More importantly, attending an elite college causes a tremendous salary increase. A fascinating finding from what is purely an observational study. [As an aside, those who did extremely well on their exams don’t enjoy the same benefits (career choice? great school skills but poor real-life skills?)]
Another intriguing example studies taxicab economics: how does the manner of tip suggestion (dollar-based vs percent-based) affect tipping?6. In this study, if the fare was under $15 (the threshold), tip suggestions were $2, $3, or $4. Above this threshold, tip suggestions were 20%, 25%, or 30% of the fare. Below, we observe a discontinuity at the threshold, demonstrating the causal effect of the tip suggestion style (legend: c is the threshold, c* is the optimal threshold which I describe below, LLR is local linear regression, IK is the Imbens-Kalyanaraman bandwidth used to determine how much data to include in the regression).
Even more compelling is the implication. This threshold can be optimized, since observing a causal effect in this example means money lost for the company. At the optimal threshold, c*, there is no money lost on tips. This brings up a* very* important point - all claims of causality must be interpreted in light of the chosen threshold, which requires bringing domain knowledge to the problem. As a thought experiment, imagine in the study above, the threshold was serendipitously chosen to be ~$11. We would have observed no causal effect, though one could reasonably have argued that an $11 threshold was hiding a true causal effect. In our medical example above, while it is certainly possible that Goulden et al observed no causal effect due to the chosen threshold, unlike the taxi example, it is extremely difficult to come up with a biologically-plausible explanation why that would be the case.
There are even more creative applications of RDD. A recent study argued that individual neurons might employ a form of this technique to estimate their causal effect on behavior7. It remains to be seen whether the predictions of this theory are true, but it is wonderful to see such unbridled creativity directed at solving important problems.
As with any technique, the conclusions are only as good as the assumptions. This talk from Andrew Gelman provides a humorous but horrifying example of when RDD goes wrong. I recommend watching the video and listening to his reasoning, which highlights the importance of domain-specific expertise (and a bit of common sense).
- Mehran, Roxana, George D. Dangas, and Steven D. Weisbord. “Contrast-associated acute kidney injury.” New England Journal of Medicine 380.22 (2019): 2146-2155.
- Goulden, Robert, et al. “Association of Intravenous Radiocontrast With Kidney Function: A Regression Discontinuity Analysis.” JAMA Internal Medicine (2021).
- Marinescu, Ioana E., Patrick N. Lawlor, and Konrad P. Kording. “Quasi-experimental causality in neuroscience and behavioural research.” Nature human behaviour 2.12 (2018): 891-898.
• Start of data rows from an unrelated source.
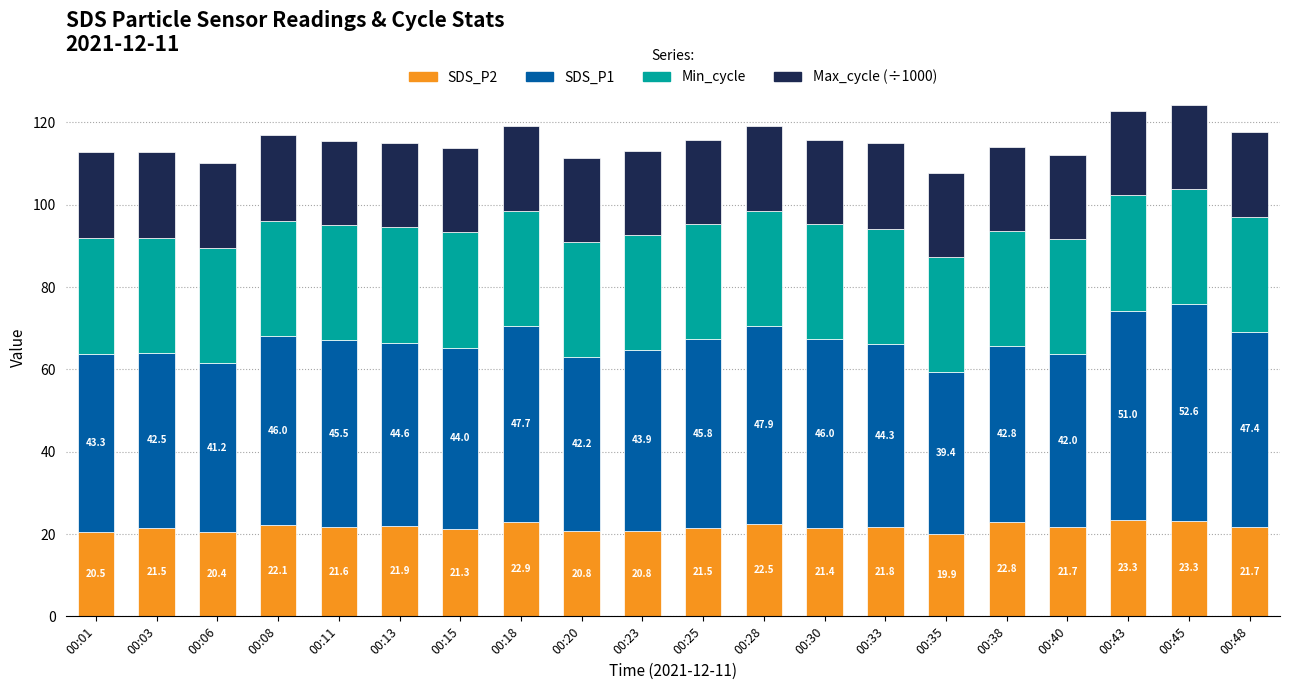

True or false: SDS_P2 has a value of 21.9 at 00:13.

True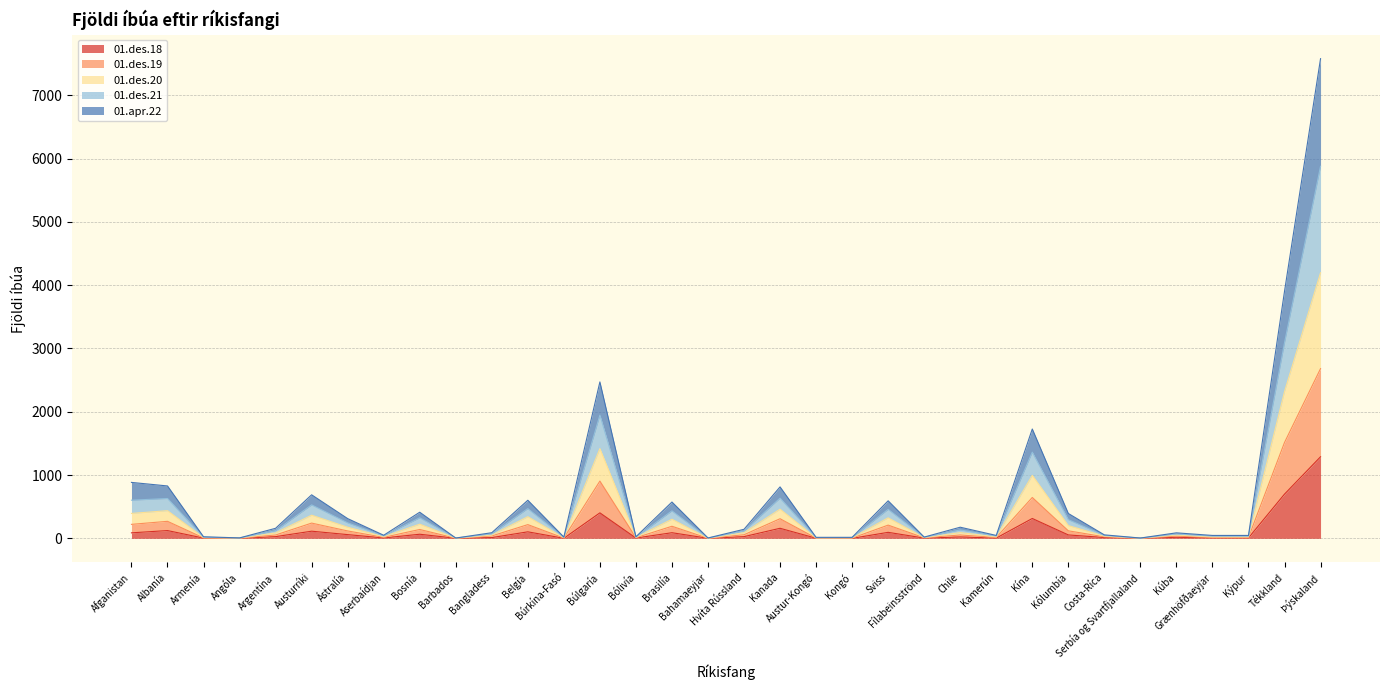

What is the minimum value for 01.des.20?

2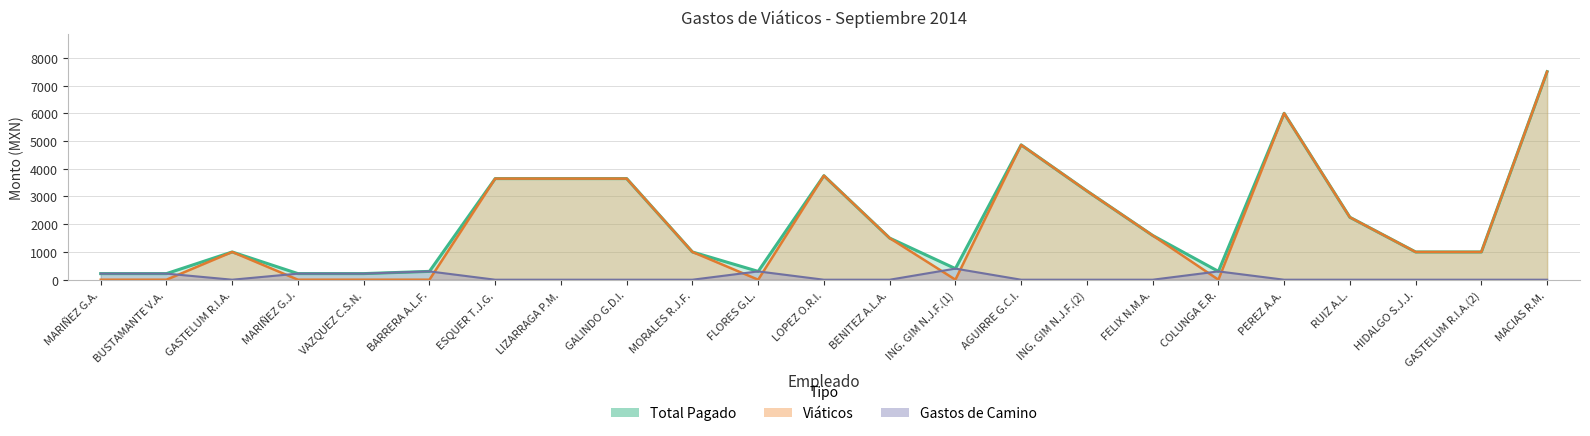

What position from the right is LOPEZ O.R.I.?

12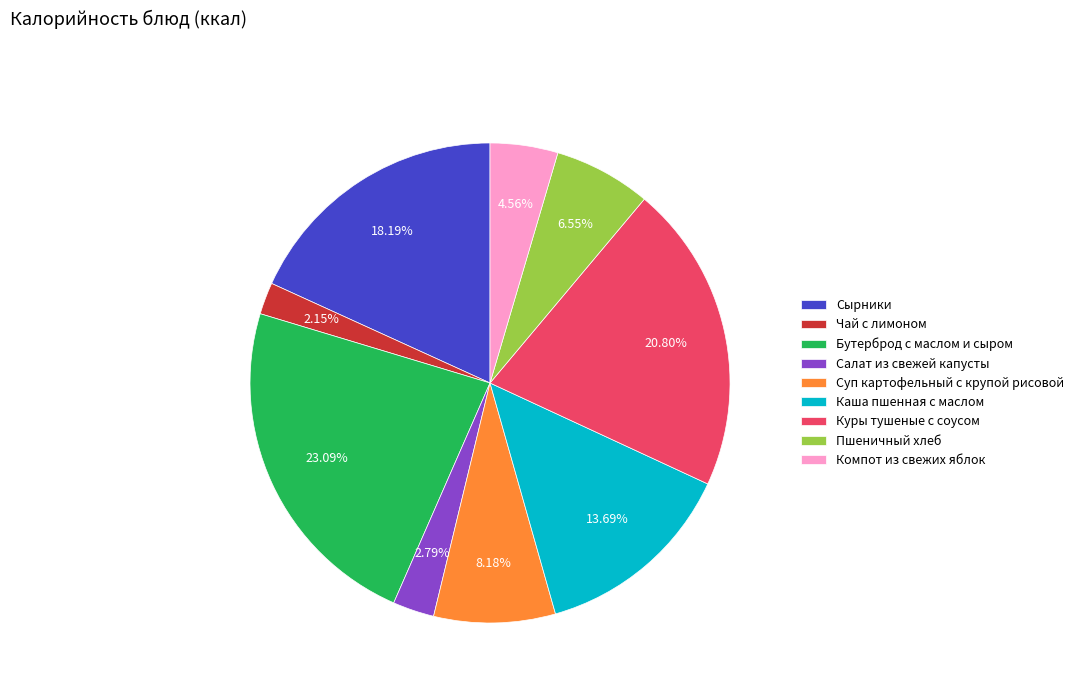

Which slice is the smallest?

Чай с лимоном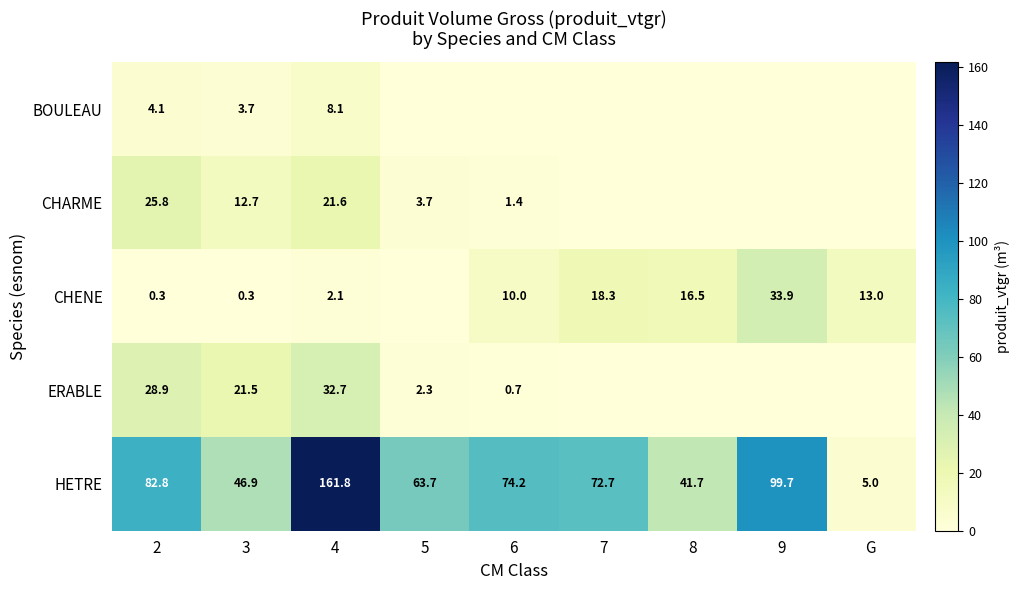

What is the difference between the CHENE values at 9 and 2?

33.6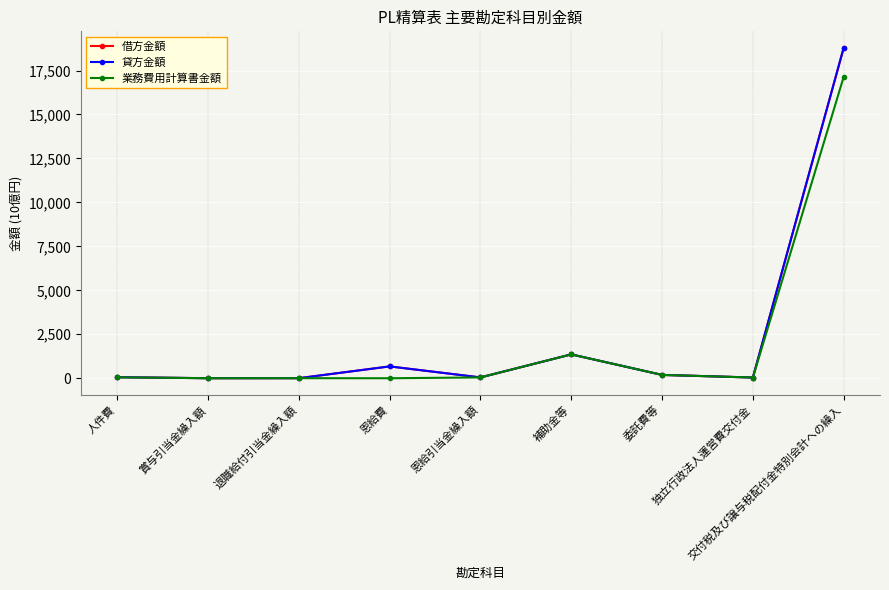

At which category is the sum across all series the highest?

交付税及び譲与税配付金特別会計への繰入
- American College of Radiology Appropriateness Criteria. Suspected Pulmonary Embolism: Variant 2. https://acsearch.acr.org/docs/69404/Narrative/
- Sekhri, Sheetal. “Prestige matters: Wage premium and value addition in elite colleges.” American Economic Journal: Applied Economics 12.3 (2020): 207-25.
- Marinescu, Ioana Elena, Sofia Triantafillou, and Konrad Kording. “Regression discontinuity threshold optimization.” Available at SSRN 3333334 (2019).
- Lansdell, Benjamin James, and Konrad Paul Kording. “Neural spiking for causal inference.” bioRxiv (2019): 253351.
- Chen, Yuyu, et al. “Evidence on the impact of sustained exposure to air pollution on life expectancy from China’s Huai River policy.” Proceedings of the National Academy of Sciences 110.32 (2013): 12936-12941.